Jimpa opened the 33rd Mardi Gras Film Festival in Sydney on 12 February 2026, in its New South Wales premiere. In a special screening at Cinema Nova in Melbourne on 17 February, Hyde, Aud Mason-Hyde, and Daniel Henshall gave a Q&A afterwards. The film is being released in Australian cinemas on 19 February 2026.

== Reception ==
 Metacritic, which uses a weighted average, assigned the film a score of 47 out of 100, based on 15 critics, indicating "mixed or average" reviews. Critics' reviews after Sundance were mostly lukewarm, praising the performances of Colman and Lithgow, but suggesting that Hyde tries to cover too much ground, resulting in a meandering plot. Robert Daniels writing on RogerEbert.com, criticised the film's lack of nuance and subtlety, and called it a "sprawling endeavor" that lacks focus.
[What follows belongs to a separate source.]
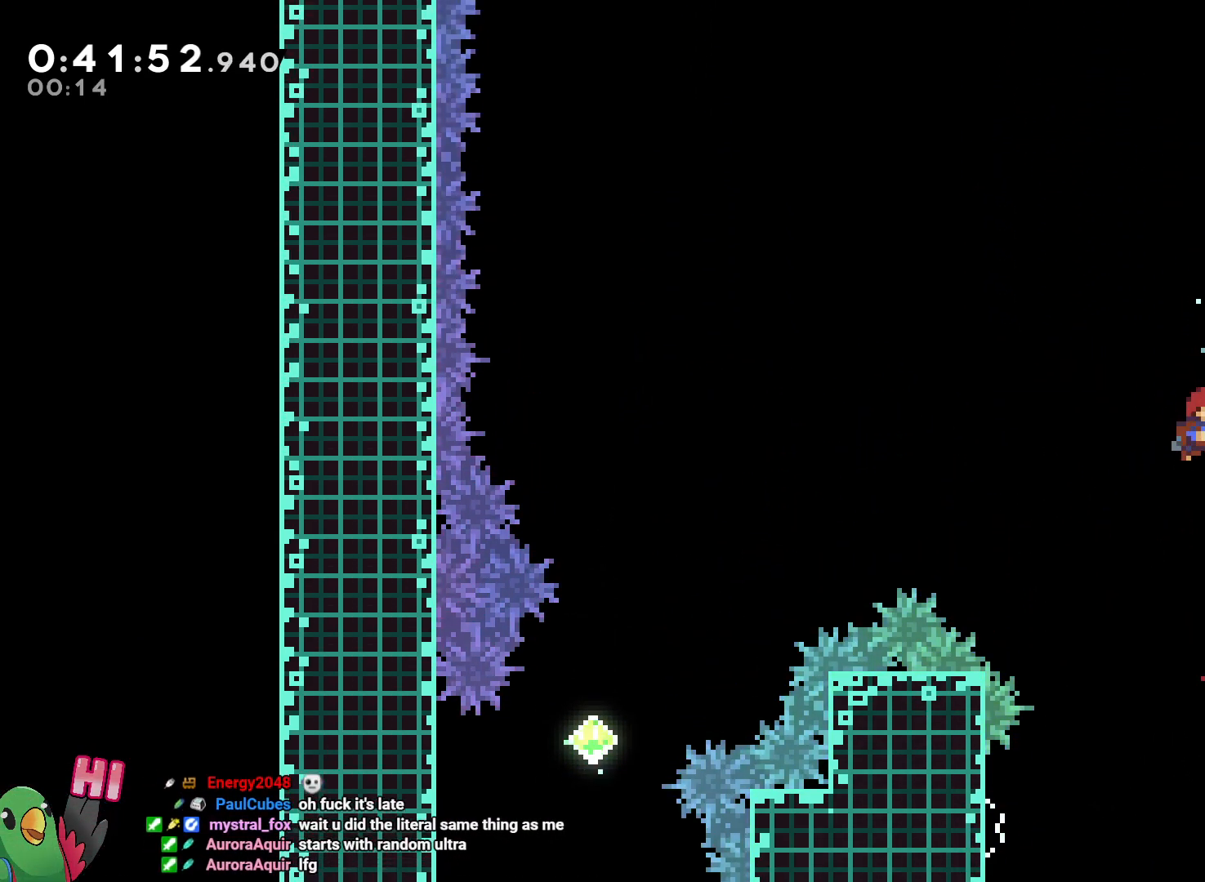
{"dt_ms": 500, "buttons": ["B", "R1"], "left_stick": "center", "right_stick": "center"}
Peter Debruge, writing in Variety, calls the film "category-defying", and said that Lithgow's role was his richest since The World According to Garp. Chase Hutchinson, writing for TheWrap, wrote that Hyde "capture[d] a life...about as fully as one could ever hope to do", and that the film is "not just incisive and compassionate, but fully attuned to the rhythms of this modern family". He writes that Olivia Colman and John Lithgow "soar" in the film, but reserves particular praise for Aud Mason-Hyde, saying that they are "a breakout star". He also praises the cinematography by Matthew Chuang.
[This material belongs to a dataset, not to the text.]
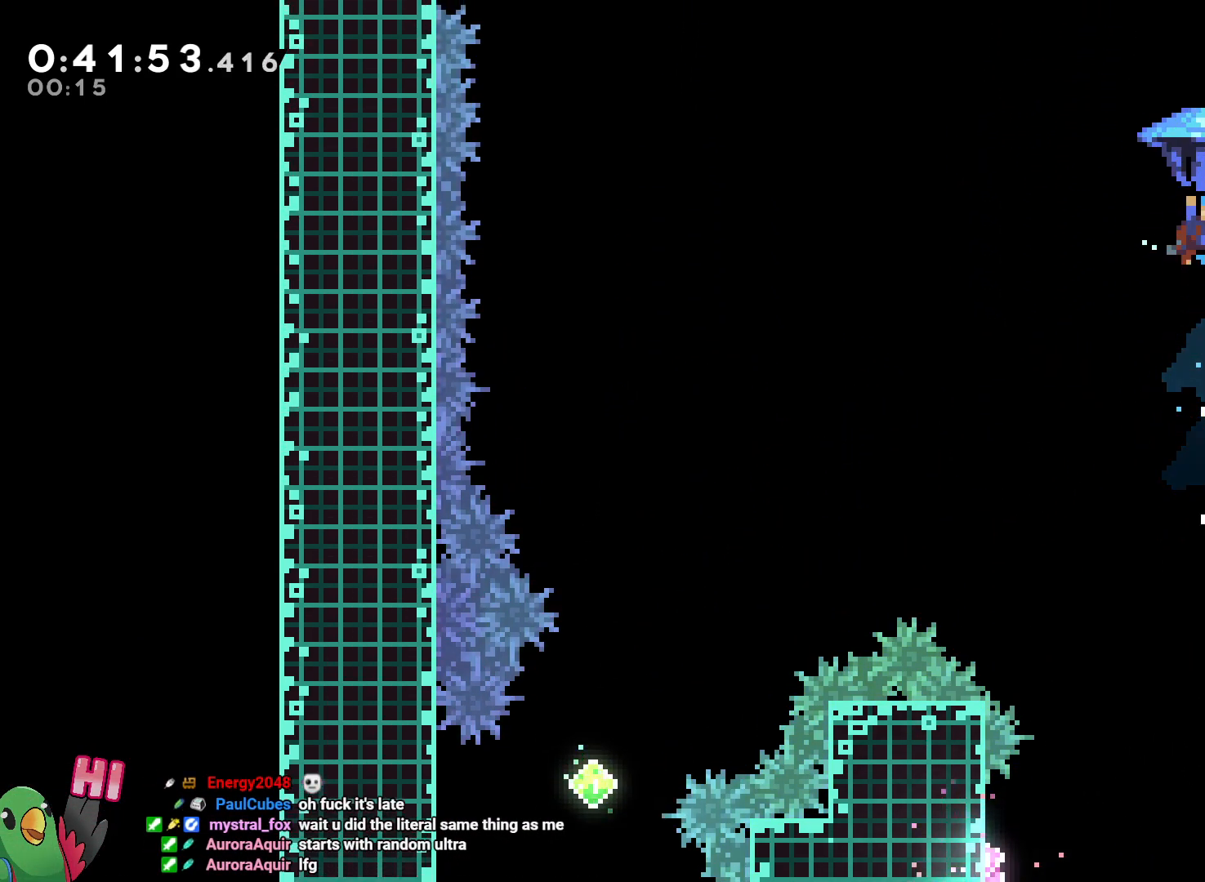
{"dt_ms": 500, "buttons": ["B", "R1"], "left_stick": "right", "right_stick": "center", "events": [[33, "left_stick", "right"]]}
After the film's Adelaide premiere, Stephen A. Russell, writing in ScreenHub Australia, gave the film 4 out of 5 stars, praising the acting (Mason-Hyde is "revelatory"; "the brilliant Box exaggerates her brassy Australianness with fizzing fabulousness") as well as many aspects of the film production, including direction, cinematography, musical score, and editing. He writes that Hyde "explores family dynamics with sensitivity and subtlety", in this "meta-textually sumptuous reckoning with [her] upbringing, which freely and fictitiously rewrites that narrative". Heather Taylor Johnson, writing in InDaily, says that the writers (Hyde and McCormack) are "interested in spotlighting an intergenerational queer family in which people love one another unconditionally and are proud of one another, where they choose how to live their lives fearlessly, with openness and love and boundless support". She highlights one of the questions posed by Hannah, whether drama can exist without conflict, and concludes that it can.

Peter Gray of The AU Review gave the film 3.5 out of 5 stars, summing up: "Jimpa may not always trust its viewers to read between the lines, but it's an emotive, compassionate portrait of a family trying – imperfectly, tenderly – to love each other well. And in a cinematic landscape that often reduces queer stories to trauma or triumph, there’s something quietly radical about a film that simply lets a family talk, argue, and stay". Stun Magazine, a Canberra-based magazine for the queer community, gave it 4.5 stars. FilmInks Cain Noble-Davies, while praising aspects of the film, wrote "it often feels like the film gets lost on its own journey across the family's subplots", and opines that it is not as strong as Hyde's previous films in terms of audience engagement.